설명 목적들을 위해, 도 5의 경우에 양쪽 함수들(48 및 50)은 상수 또는 이진 함수들(constant or binary functions)로 예시적으로 보여진다. 함수(50)는, 예를 들어, 전체 영역, 즉 전체 제로-부분(40),에 대해 일정 값을 추정하는 함수이며, 함수(48)는 제로-부분(40)의 외곽 모서리에서 0이고, 그것들 사이의 비-제로 상수값을 추정하는 이진 함수(binary function)이다. 일반적으로 말해, 도 5의 예에 따라 함수(50 및 48)은 도 3 및 4에서 보여지는 것들에 대응하는 것처럼 어떠한 상수 또는 단봉 함수일 수 있다. 더 정확히, 적어도 하나는 단봉이고 적어도 하나는 (구간적, piecewise-) 상수이며 잠재적으로 추가적인 것은 단봉 또는 상수 중 어느 하나일 수 있다.For illustrative purposes, both functions 48 and 50 in the case of FIG. 5 are illustratively shown as constant or binary functions. The function 50 is a function for estimating a constant value, for example, for the entire area, i.e., the entire zero-part 40, and the function 48 is 0 at the outer edge of the zero- Is a binary function that estimates the non-zero constant value between them. Generally speaking, functions 50 and 48 in accordance with the example of FIG. 5 may be any constant or singular function as corresponding to those shown in FIGS. 3 and 4. More precisely, at least one is a single rod, at least one is a (piecewise) constant and potentially additional can be either a single rod or a constant.

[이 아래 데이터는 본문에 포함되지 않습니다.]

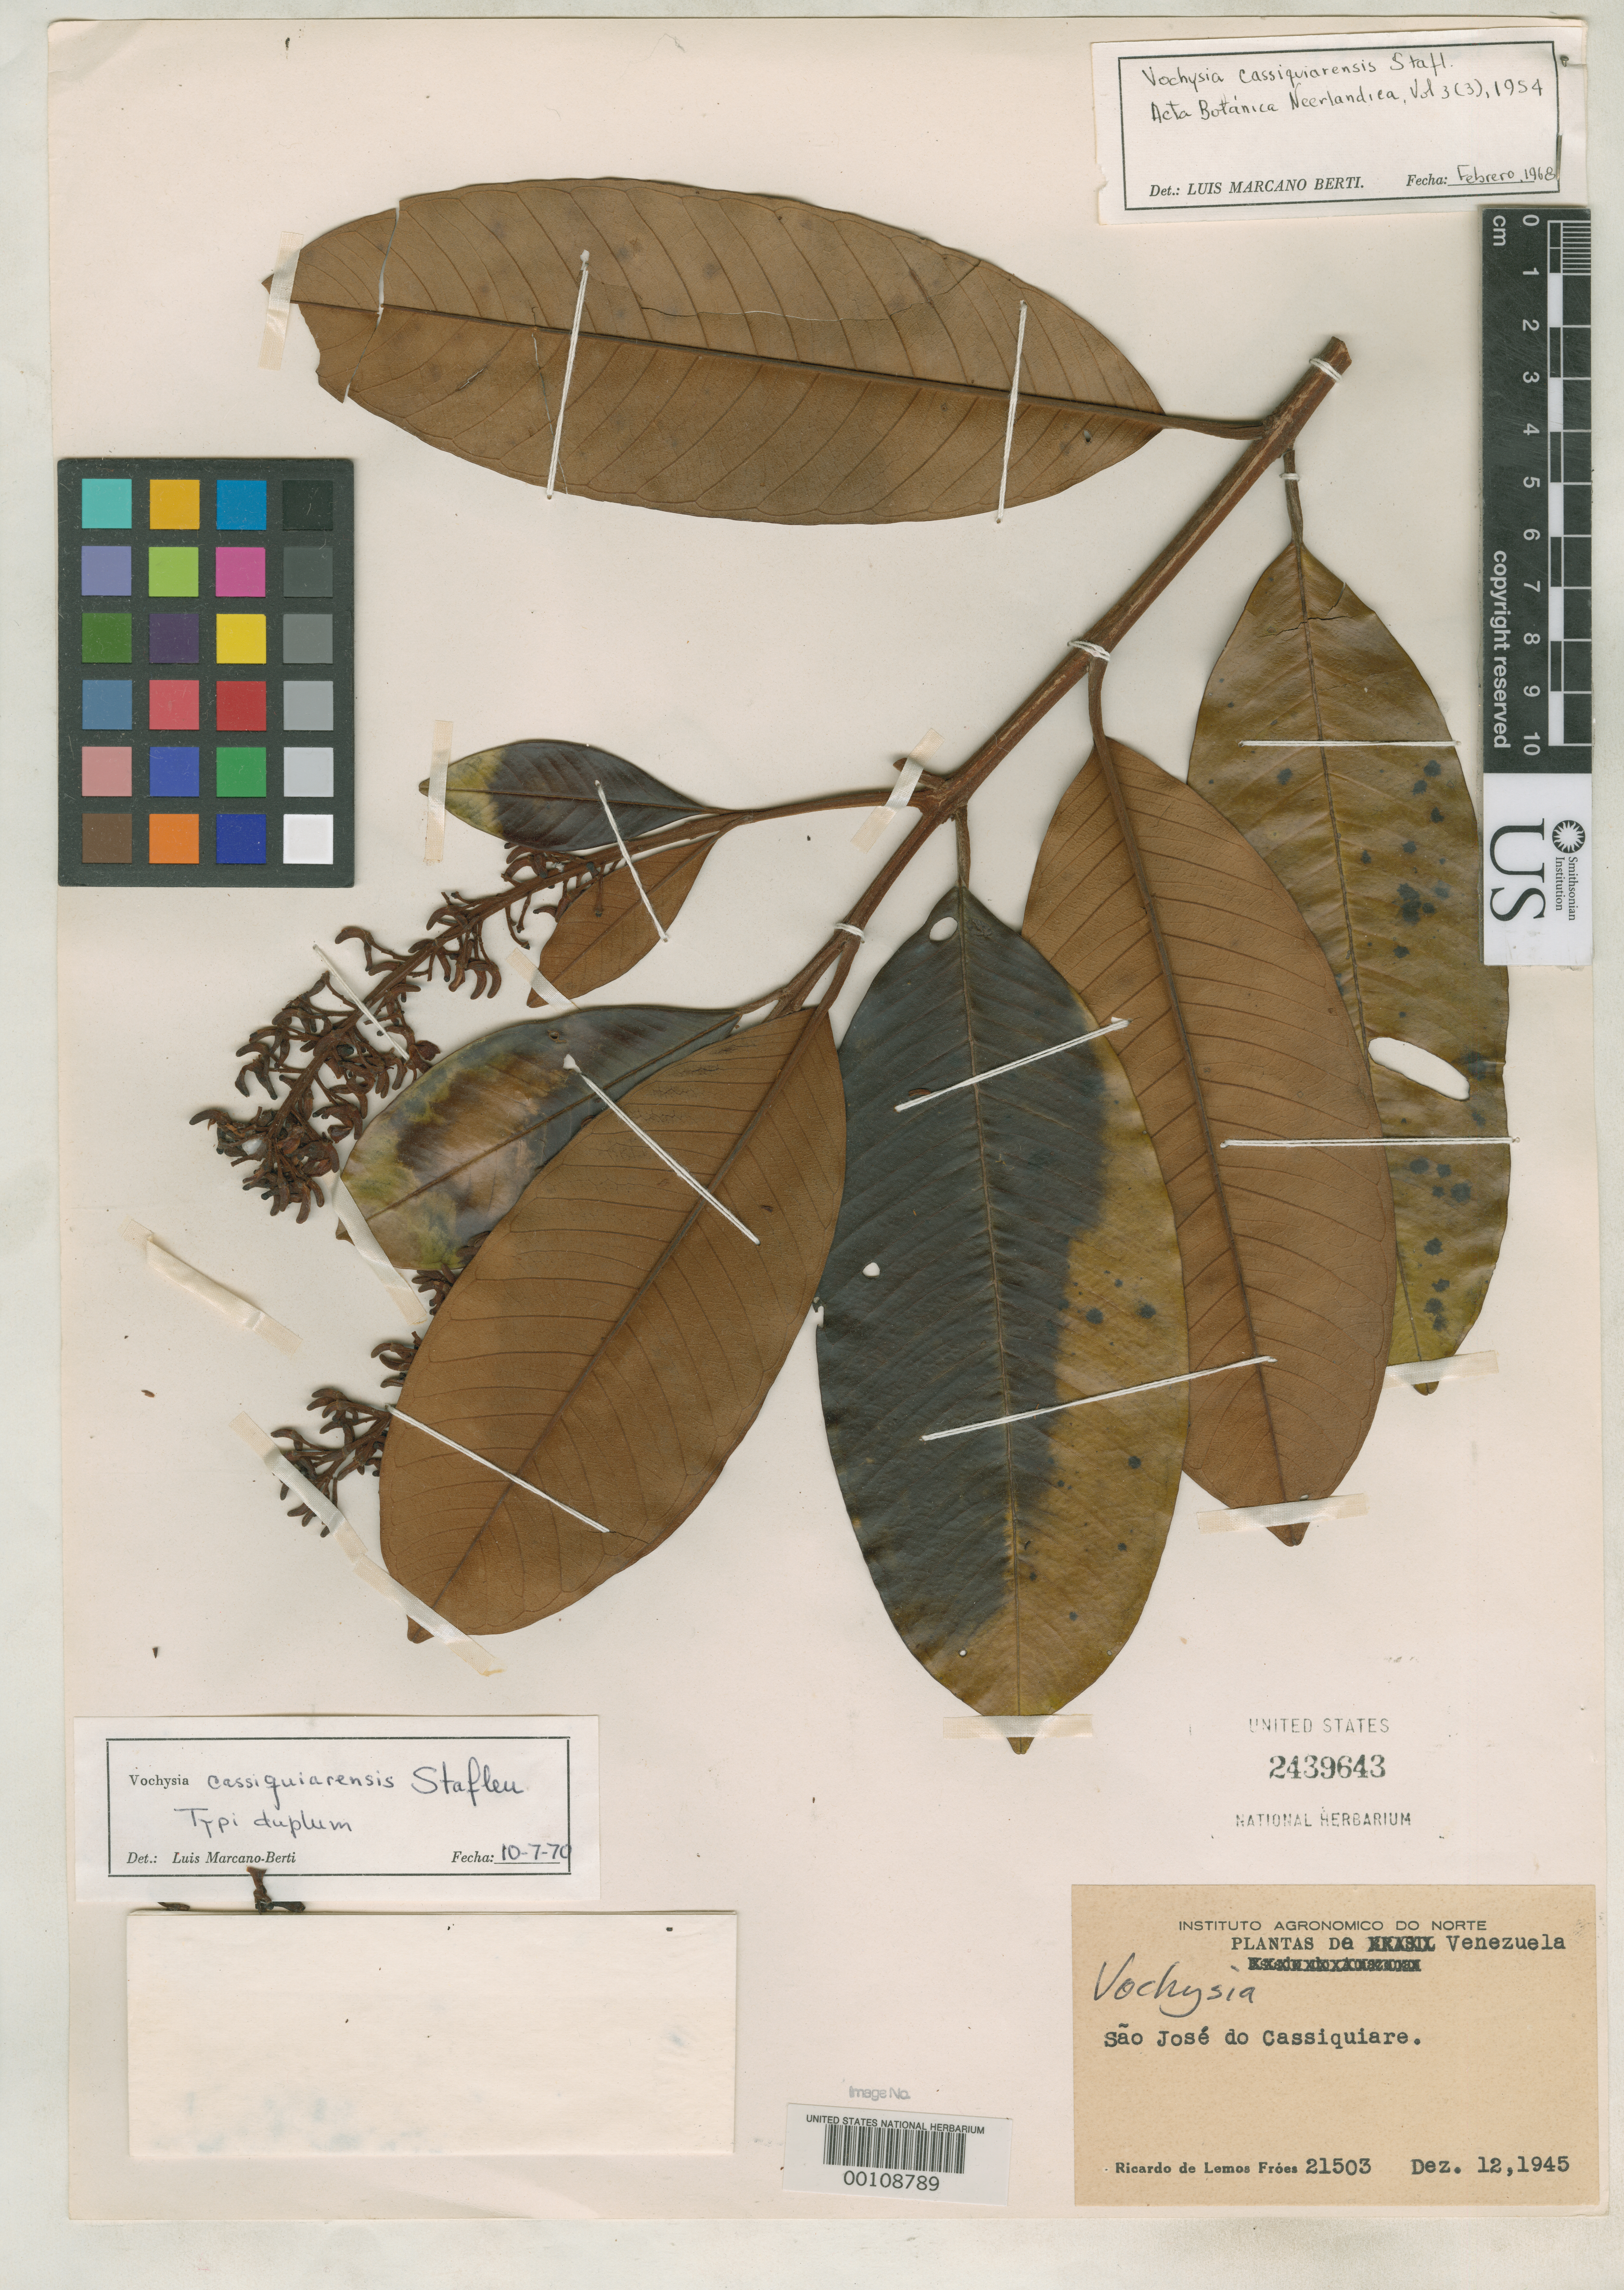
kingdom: Plantae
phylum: Tracheophyta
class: Magnoliopsida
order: Myrtales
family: Vochysiaceae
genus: Vochysia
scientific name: Vochysia cassiquiarensis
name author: Stafleu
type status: Isotype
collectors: R. L. Fróes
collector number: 21503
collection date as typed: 12 Dec 1945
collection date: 1945-12-12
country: Venezuela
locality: San Jose de Cassiquiare.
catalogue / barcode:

비록 조성에 의존하는 함수(48 및 50)의 변화 형태가 달라진다 하더라도, 도 3 내지 5의 모든 예시들은, 증가하는 조성에 대해, 노이즈 채움이 오디오 신호의 조성 위상들에 부정적인 영향을 미치지 않지만 그럼에도 불구하고 오디오 신호의 비-조성 위상(non-tonal phases)의 좋은 근사를 도출하기 때문에 노이즈 채움의 품질이 증가되도록 스펙트럼(34)의 조성 피크들의 스미어링-업 즉각 써라운딩(smearing-up immediate surroundings)의 정도가 감소되거나 피해진다는 점에서 공통점을 갖는다.Although all of the examples of FIGS. 3-5 show that, for an increasing composition, the noise filling does not negatively affect the composition phases of the audio signal, Up immediate surroundings of the composition peaks of the spectrum 34 so as to increase the quality of the noise fill because it leads to a good approximation of the non-tonal phases of the audio signal, The degree of the decrease is avoided or avoided.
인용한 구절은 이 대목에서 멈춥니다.